Get Paid To Promote, Get Paid To Popup, Get Paid Display Banner

Rabu, 11 April 2012

Sistem Tanam Paksa

Selama periode antara tahun 1816-1830, Pemerintah Hindia Belanda mengalami kesulitan keuangan. Di bawah Gubernur Jenderal Van de Bosch, Pemerintah Hindia Belanda berusaha menutupi kesulitan keuangan itu dengan memberlakukan Cultuur Stelsel (Tanam Paksa).

Adapun peraturan Tanam Paksa tersebut adalah sebagai berikut:
a. setiap desa diharuskan menanam 1/5 dari tanahnya dengan tanaman seperti kopi, gula, tembakau, dan nila.
b. hasil tanaman itu harus dijual pada pemerintah kolonial dengan harga yang telah ditentukan.
c. tanah garapan untuk tanaman ekspor dibebaskan dari pajak bumi.
d. kegagalan panen akan menjadi tanggung jawab pemerintah.
e. mereka yang tidak memiliki tanah, wajib bekerja selama 66 hari/tahun di perkebunan milik pemerintah.
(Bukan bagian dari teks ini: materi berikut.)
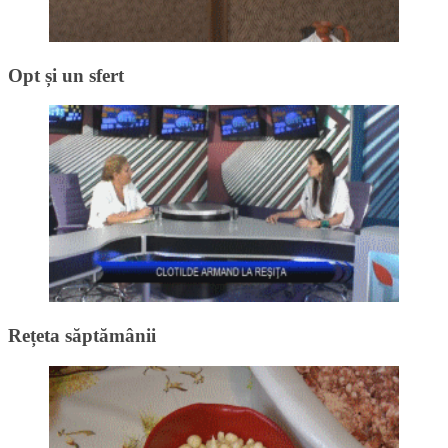
Opt și un sfert
Rețeta săptămânii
Dengan ketentuan tersebut, sistem tanam paksa banyak mendatangkan keuntungan bagi Belanda. Hal itu terlihat dari saldo keuntungan antara tahun 1832–1867 diperkirakan mencapai angka 967 juta Gulden. Sehingga kas negara segera terisi kembali, bahkan utang luar negeri Belanda dapat dilunasi dan sisanya dapat digunakan untuk modal usaha-usaha industri di Belanda.
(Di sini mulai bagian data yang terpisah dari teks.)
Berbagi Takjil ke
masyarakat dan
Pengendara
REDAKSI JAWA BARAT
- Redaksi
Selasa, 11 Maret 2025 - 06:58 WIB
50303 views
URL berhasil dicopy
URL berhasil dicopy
Akibat tanam paksa, timbullah reaksi rakyat Indonesia menentang pelaksanaan Sistem Tanam Paksa. Pada tahun 1833, terjadilah huru-hara di perkebunan tebu di daerah pasuruan. Pada tahun 1848 terjadi pembakaran kebun tembakau seluas tujuh hektar di Jawa Tengah.
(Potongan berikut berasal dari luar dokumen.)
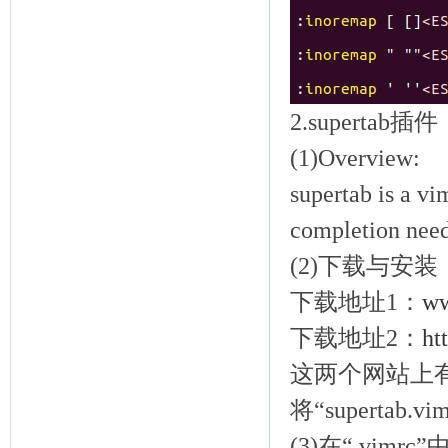
2.supertab插
(1)Overview:
supertab is a v
completion need
(2)下载与安装
下载地址1：
ww
下载地址2：
ht
这两个网站上
将“supertab
(3)在“.vim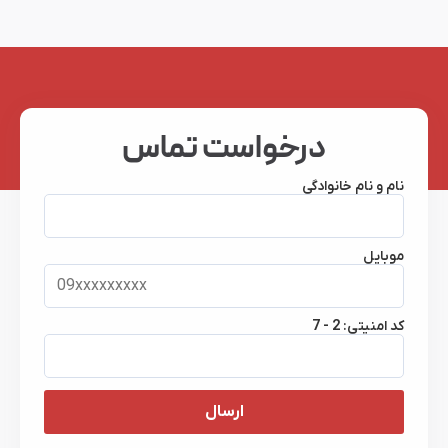
درخواست تماس
نام و نام خانوادگی
موبایل
کد امنیتی:
7 - 2
ارسال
Reaksi lain terhadap pelaksanaan Sistem Tanam Paksa juga muncul di negeri Belanda. Reaksi itu datang dari golongan humanis, yaitu orang- orang yang menjunjung tinggi asas-asas etika dan perikemanusiaan, seperti Douwes Dekker (Multatuli) dalam bukunya Max Havelaar, secara terang- terangan mengecam penyimpangan tanam paksa dan penindasan terhadap rakyat yang dilakukan oleh pegawai Belanda dan penguasa setempat. Baron van Houvel sebagai pendeta melaporkan penderitaan rakyat Indonesia dalam sidang perkebunan di Negeri Belanda. Sejak saat itu banyak orang Belanda yang menentang tanam paksa, terutama anggota parlemen dari golongan liberal. Atas desakan parlemen, pemerintah Belanda menghapuskan sistem tanam paksa, dan sebagai gantinya dikeluarkanlah Undang-Undang Agraria dan Undang-Undang Gula pada tahun 1870.